Black people are canaries in the coal mine. For those of you who don’t know the reference, before modern times, miners would take small birds, often canaries, into the mines with them as indicators on whether the air was safe to breathe. If the bird died, it was time for the miner to hightail it out of there. Wow, what a tremendous privilege it is for us white folk to have *other human beings* who test the air for us, unwillingly and too often unwittingly, to see if it is safe.

When the GOP went after voting rights, it started in Black neighborhoods and precincts. We didn’t pay attention, and now the air is bad in white precincts that are known to be blue, too, as shown last week in data released from Google’s voting assistance app from November 2016.

Martin Niemoeller’s famous poem applies here. In the United States, the first sentence should be: “They came for the Black people, and I did nothing, for I wasn’t Black”. It can be followed by gay and transgender people, by immigrants, by disabled people, by liberals and progressives, by union members. But us white folk, even white women? We can sit and do nothing, safely for us, for a long, long time before we are forced into action.

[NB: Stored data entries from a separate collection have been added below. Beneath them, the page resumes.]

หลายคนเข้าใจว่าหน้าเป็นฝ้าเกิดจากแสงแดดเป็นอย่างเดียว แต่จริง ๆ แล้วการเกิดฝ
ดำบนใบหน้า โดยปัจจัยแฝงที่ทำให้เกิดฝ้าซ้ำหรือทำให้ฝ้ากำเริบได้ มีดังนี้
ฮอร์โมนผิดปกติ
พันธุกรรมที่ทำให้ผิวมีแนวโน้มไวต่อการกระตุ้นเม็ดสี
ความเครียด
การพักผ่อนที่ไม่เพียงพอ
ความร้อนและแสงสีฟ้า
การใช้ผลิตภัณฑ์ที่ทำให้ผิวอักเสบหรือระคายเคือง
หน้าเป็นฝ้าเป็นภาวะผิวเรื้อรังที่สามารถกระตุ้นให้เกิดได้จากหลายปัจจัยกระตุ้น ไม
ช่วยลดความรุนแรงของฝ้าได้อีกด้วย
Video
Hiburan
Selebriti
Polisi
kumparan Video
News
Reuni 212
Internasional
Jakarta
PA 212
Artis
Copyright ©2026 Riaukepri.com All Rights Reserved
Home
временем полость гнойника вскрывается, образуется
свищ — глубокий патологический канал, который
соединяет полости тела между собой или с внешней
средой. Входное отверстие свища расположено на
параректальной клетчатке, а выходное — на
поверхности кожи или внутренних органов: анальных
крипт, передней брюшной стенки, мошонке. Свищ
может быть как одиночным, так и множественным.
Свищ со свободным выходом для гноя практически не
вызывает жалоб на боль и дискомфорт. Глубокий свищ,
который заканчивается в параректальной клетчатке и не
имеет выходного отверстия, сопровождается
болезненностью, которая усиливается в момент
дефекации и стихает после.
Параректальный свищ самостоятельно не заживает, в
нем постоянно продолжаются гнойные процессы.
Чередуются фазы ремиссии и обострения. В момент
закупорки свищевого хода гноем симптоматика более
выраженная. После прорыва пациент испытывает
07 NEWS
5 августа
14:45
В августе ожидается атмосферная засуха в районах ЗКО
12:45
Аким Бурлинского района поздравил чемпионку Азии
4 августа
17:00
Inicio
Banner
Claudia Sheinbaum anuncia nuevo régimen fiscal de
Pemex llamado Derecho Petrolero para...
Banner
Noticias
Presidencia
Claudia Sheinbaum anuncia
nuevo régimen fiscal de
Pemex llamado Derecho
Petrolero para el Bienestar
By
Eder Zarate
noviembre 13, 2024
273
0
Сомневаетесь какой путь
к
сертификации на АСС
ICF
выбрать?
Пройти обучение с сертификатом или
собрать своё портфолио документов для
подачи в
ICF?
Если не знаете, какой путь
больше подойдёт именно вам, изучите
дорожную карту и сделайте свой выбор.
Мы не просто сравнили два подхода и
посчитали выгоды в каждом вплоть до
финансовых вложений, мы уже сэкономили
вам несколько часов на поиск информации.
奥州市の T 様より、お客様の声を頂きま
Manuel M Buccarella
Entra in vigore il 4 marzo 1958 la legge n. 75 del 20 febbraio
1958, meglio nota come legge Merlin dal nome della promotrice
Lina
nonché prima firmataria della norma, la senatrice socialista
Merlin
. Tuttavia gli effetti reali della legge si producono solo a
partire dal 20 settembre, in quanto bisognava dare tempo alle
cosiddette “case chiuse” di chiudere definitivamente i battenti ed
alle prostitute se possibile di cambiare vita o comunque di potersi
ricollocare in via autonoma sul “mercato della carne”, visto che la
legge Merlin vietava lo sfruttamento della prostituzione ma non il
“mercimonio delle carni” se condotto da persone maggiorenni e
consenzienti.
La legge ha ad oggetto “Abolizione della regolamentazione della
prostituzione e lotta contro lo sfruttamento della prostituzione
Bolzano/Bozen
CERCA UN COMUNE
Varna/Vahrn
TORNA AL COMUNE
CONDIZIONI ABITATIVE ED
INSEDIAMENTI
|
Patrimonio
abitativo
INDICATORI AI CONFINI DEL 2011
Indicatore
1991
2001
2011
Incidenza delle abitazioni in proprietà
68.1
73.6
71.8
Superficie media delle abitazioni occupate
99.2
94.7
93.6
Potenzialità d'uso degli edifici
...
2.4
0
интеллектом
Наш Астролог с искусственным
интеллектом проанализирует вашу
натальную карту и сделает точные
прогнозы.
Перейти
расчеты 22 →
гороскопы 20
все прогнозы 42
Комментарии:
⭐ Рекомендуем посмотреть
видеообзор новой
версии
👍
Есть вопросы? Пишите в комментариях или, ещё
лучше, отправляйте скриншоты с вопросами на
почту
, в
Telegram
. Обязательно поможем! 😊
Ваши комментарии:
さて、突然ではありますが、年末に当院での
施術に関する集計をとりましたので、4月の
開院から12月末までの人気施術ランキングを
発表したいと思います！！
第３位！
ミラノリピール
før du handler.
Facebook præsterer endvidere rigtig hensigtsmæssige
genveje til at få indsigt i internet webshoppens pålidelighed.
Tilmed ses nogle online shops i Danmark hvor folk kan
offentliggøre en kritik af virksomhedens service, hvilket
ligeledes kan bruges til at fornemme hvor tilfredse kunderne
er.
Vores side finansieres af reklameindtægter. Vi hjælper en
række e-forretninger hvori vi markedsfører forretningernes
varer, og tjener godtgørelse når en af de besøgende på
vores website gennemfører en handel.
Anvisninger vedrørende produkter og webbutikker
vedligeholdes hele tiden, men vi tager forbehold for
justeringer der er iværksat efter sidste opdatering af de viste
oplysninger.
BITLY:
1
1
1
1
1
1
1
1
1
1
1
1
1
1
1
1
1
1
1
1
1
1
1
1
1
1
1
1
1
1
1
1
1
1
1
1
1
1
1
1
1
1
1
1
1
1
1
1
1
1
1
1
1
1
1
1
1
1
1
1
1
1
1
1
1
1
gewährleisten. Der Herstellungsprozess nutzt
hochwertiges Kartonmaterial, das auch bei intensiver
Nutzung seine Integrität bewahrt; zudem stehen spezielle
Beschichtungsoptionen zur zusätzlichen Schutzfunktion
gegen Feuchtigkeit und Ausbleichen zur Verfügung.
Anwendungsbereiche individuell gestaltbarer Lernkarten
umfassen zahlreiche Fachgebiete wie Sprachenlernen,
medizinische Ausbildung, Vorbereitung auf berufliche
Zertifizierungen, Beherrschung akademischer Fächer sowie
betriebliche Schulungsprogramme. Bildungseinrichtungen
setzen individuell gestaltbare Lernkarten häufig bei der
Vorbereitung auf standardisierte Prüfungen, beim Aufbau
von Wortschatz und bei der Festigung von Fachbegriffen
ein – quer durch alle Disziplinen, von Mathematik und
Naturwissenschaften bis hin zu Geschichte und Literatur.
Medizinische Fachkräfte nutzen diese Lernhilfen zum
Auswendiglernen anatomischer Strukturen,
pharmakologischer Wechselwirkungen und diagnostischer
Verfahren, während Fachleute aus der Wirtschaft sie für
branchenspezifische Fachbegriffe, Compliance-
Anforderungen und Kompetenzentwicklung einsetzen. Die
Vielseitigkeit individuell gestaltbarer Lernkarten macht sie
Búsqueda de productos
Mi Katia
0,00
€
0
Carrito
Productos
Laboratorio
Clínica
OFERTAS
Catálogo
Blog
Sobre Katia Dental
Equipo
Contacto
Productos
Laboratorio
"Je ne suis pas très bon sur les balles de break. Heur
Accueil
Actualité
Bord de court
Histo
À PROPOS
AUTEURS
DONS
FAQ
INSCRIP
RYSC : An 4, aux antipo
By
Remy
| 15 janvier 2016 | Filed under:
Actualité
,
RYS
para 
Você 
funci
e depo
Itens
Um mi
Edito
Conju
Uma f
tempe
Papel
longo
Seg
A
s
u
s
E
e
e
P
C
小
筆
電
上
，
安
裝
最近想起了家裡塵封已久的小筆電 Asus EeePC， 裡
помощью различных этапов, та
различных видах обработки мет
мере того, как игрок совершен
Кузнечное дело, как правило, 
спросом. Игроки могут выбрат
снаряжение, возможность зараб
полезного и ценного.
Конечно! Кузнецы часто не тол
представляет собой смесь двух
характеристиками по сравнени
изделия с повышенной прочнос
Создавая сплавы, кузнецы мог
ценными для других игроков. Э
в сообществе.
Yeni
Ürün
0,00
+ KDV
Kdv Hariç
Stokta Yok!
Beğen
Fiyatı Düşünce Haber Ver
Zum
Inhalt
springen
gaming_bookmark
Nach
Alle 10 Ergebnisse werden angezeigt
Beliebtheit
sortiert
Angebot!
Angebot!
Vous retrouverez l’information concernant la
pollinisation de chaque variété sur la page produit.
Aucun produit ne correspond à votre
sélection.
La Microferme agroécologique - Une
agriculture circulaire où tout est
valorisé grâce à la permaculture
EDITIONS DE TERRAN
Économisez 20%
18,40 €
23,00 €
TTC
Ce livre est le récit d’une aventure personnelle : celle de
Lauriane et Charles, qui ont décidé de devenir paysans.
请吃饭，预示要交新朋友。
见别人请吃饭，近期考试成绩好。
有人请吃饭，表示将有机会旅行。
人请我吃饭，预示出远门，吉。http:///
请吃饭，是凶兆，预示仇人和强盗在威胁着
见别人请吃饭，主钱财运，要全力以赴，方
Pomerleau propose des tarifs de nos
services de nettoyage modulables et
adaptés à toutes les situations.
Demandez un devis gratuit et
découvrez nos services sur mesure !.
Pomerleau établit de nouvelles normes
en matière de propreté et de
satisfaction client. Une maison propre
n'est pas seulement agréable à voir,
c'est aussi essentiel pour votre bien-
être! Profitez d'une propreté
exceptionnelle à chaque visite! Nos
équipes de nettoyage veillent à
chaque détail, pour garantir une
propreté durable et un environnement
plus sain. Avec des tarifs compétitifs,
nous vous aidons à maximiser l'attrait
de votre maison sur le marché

Black people are the canaries in the coal mine. And fellow white person, even if you’re crass enough to not care that Black people are dying of injustice, that LGBTQ folk are dying of injustice, that immigrants and progressives and union members (Heather Heyer was a member of IWW) are dying of injustice, even if none of that moves you, it’s time to move. It’s time to hightail it out of the coal mine and work to clean the air before diving back in. Because we’re next, you and I.

Black people are the canaries in the coal mine. And we need to listen for their voices.